1. Yama - Refreamentos, ou antídotos para os condicionamentos individuais e sociais. São eles: Ahimsa (não-violência), Satya (verdade), Asteya (não roubar), Brahmacharya (controle sobre os impulsos sexuais, não os transformando numa forma de compulsão) e Aparigraha (renúncia à possessividade).

2. Niyama - Refinamento dos processos internos/interiores na forma de uma autopurificação. São eles: Saucha (pureza do corpo e da mente), Santosha (contentamento; também diante das adversidades), Tapas (autodisciplina e dedicação), Svadhyaya (estudo e aprofundamento dos textos sagrados do Yoga) e Ishvara-Pranidhana (práticas de conteúdo devocional).

3. Asana - São as posturas psicofísicas que conferem firmeza e estabilidade ao corpo e à mente. Segundo Patañjali, o asana deve ser confortável e estável para propiciar maior permanência durante a prática da meditação. Nesse sentido, o asana prepara o corpo e tranqüiliza a mente para os processos meditativos. Não são classificados como exercícios físicos, no sentido como estes são concebidos no Ocidente.

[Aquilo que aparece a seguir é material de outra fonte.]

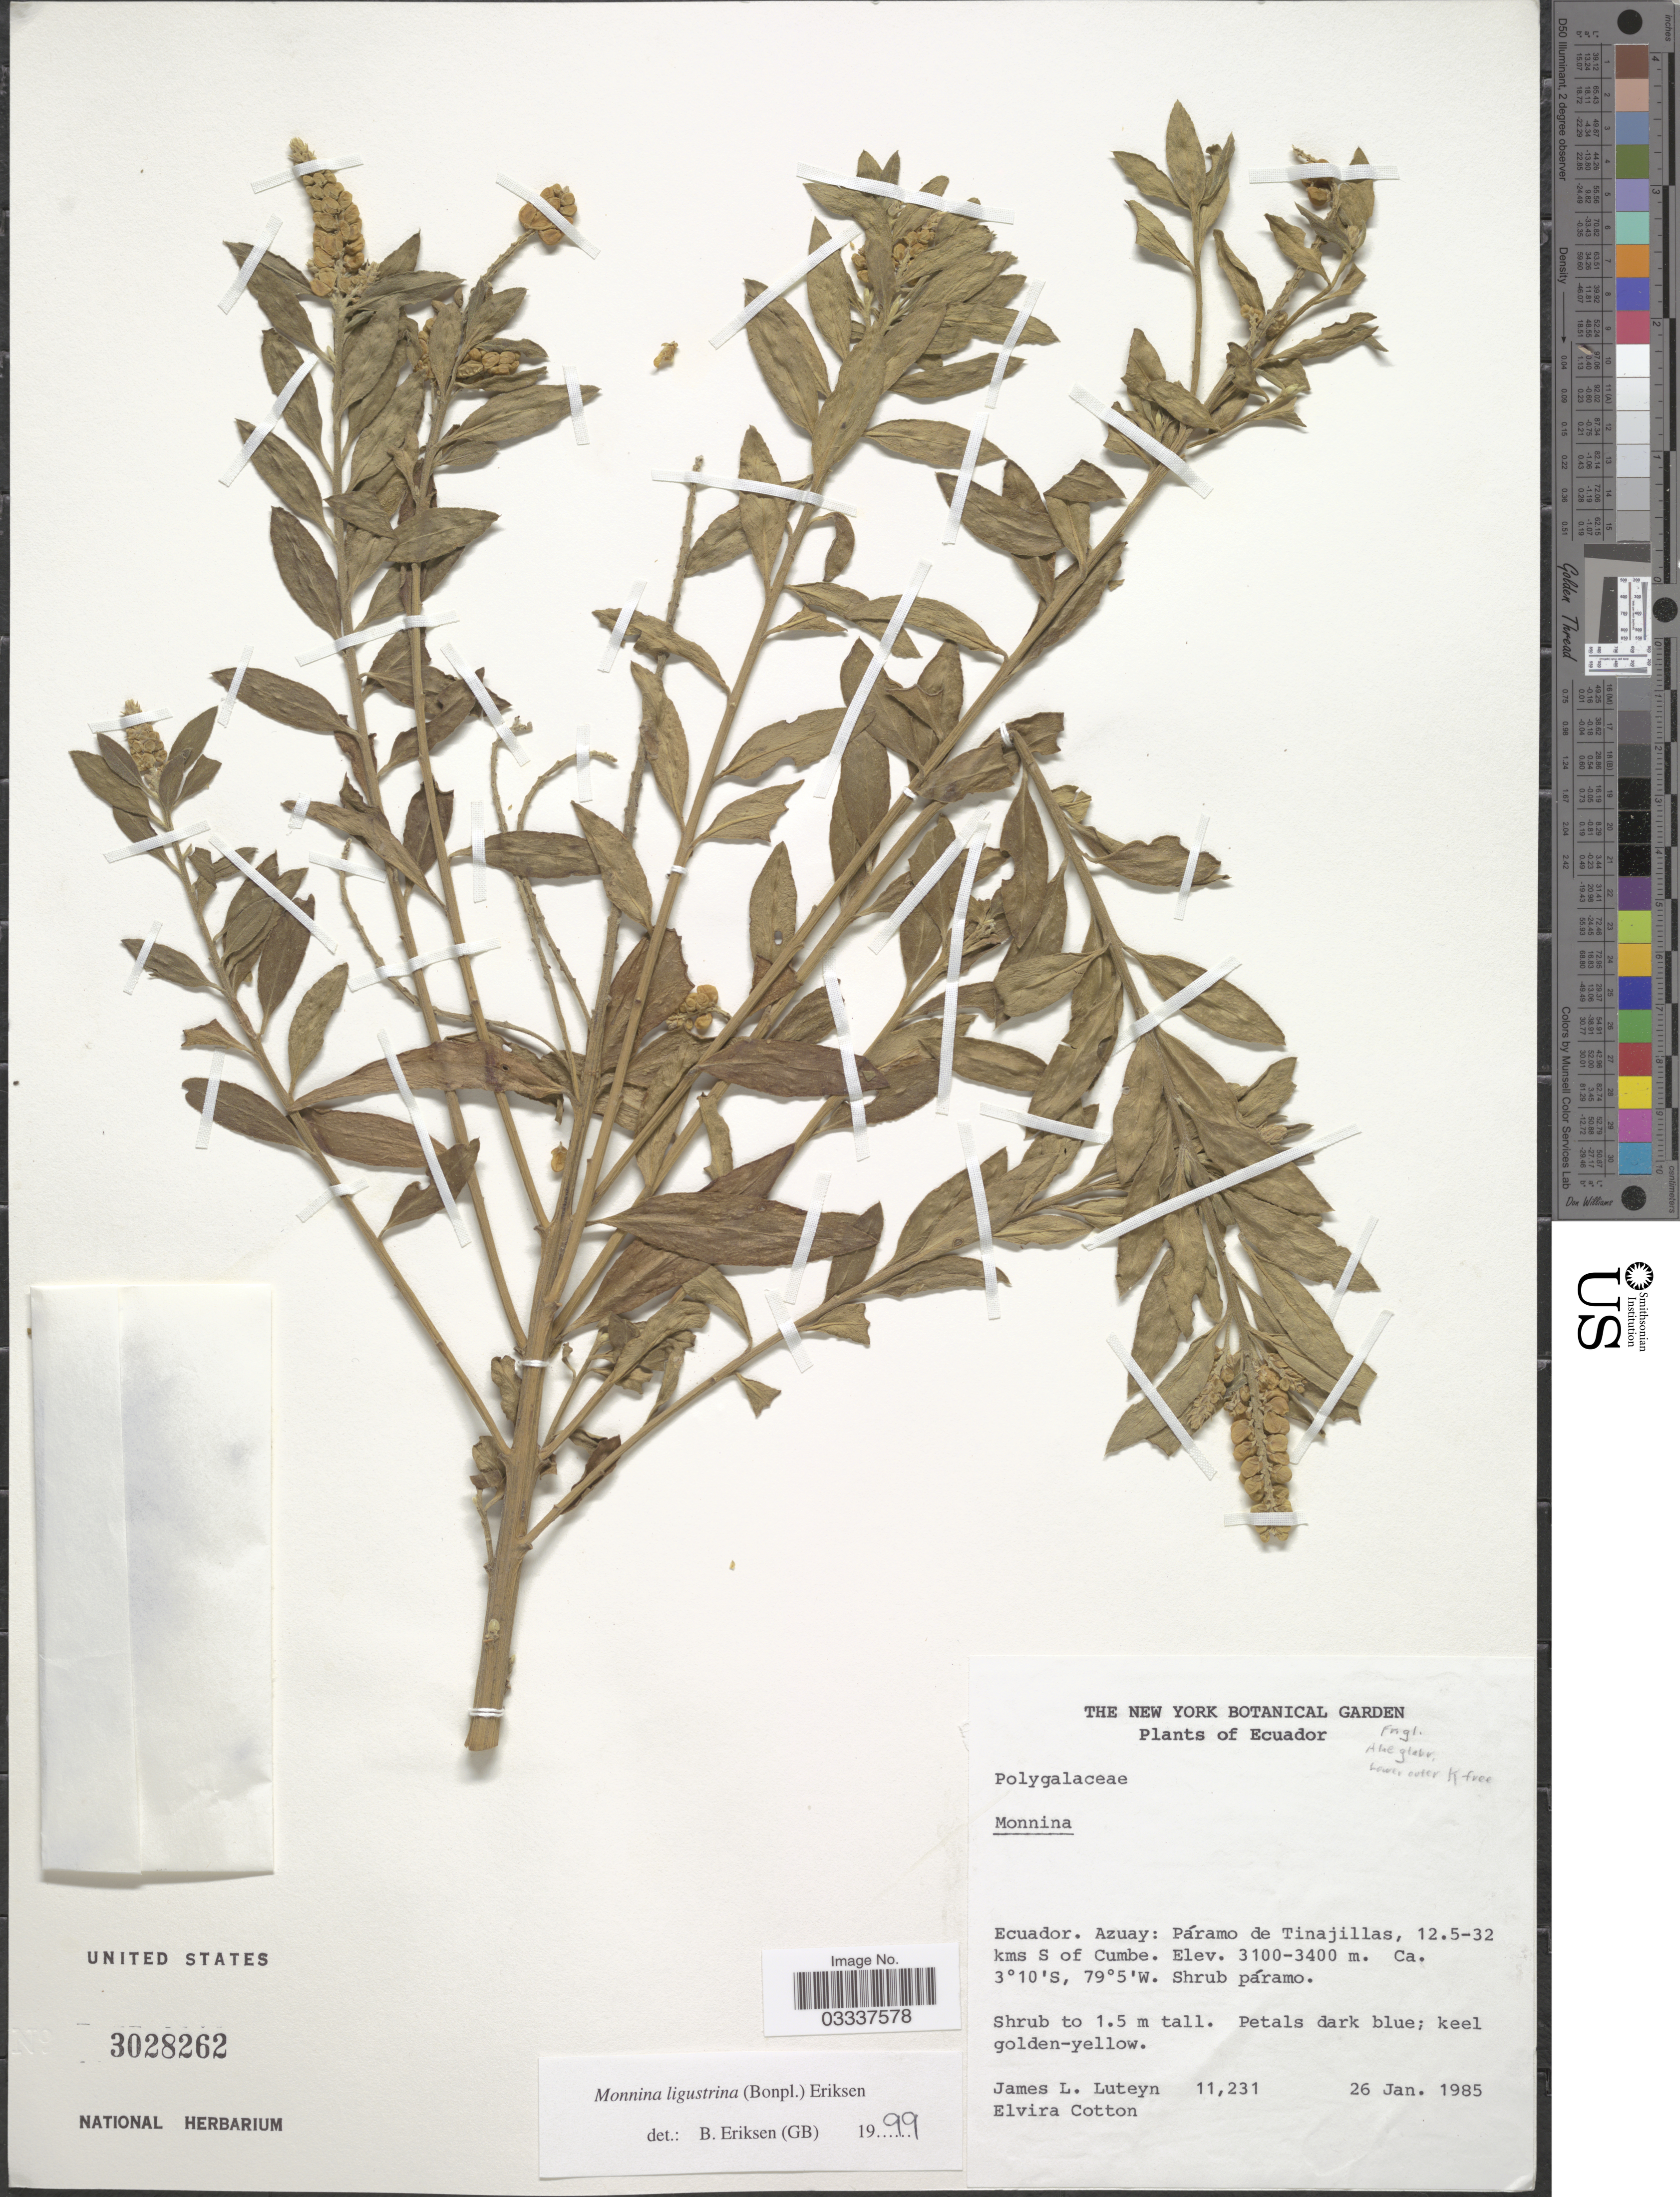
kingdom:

4. Pranayama - Controle e expansão da energia vital, conhecida como prana. Daí o nome pranayama = prana (energia vital) e ayama (controle, expansão). Para Patañjali, apenas o controle respiratório, por si só, não basta para se conseguir o sucesso nessa fase. Deve haver o controle das fases de inspiração (=puraka), expiração (= rechaka) e, especialmente, da retenção (=kumbhaka). Sem está ultima fase, não há Samadhi.

Essas quatro primeiras fases podem ser consideradas como práticas externas ou preparatórias, pois sem elas não há como se obter êxito nas fases seguintes. As quatro últimas fases trabalham com o mundo interno do praticante e gradualmente o conduzem à meditação. São elas:

5. Pratyahara - Libertação da mente do jugo dos sentidos e das formas externas, traduzindo-se numa forma de controle destes. É algo parecido com escutar sem ouvir, olhar sem ver, sentir sem tocar. Os sentidos não são mais a forma principal de avaliação e percepção do mundo, especialmente do chamado mundo interior. Pratyahara induz a um estado de relaxamento profundo e consciente, preparatório para a meditação.

6. Dharana - Atenção extrema, ou concentração, que pode ter como apoio um objeto para observação. Por exemplo, um símbolo, uma deidade ou um som específico. Em Dharana, a atenção deve atingir sua mais elevada graduação.

7. Dhyana - Concentração extrema ou meditação. Quando, em Dharana, a atenção chega a seu ápice, transforma-se em concentração extrema, ou Dhyana - que é uma forma de meditação. Nesse momento, o objeto de observação e o observador se fundem em pura consciência, tornando-se um só.

8. Samadhi - Iluminação ou a manutenção desse estado de pura consciência por determinado período e com suspensão da respiração (kumbhaka). Nesse estado, vai-se além do corpo, da mente e da própria consciência. Segundo os grandes mestres de Yoga de todos os tempos, não há como descrevê-lo. Deve-se experimentá-lo.

Ao conjunto de DharanaDhyana e Samadhi, Patañjali denominou Samyama.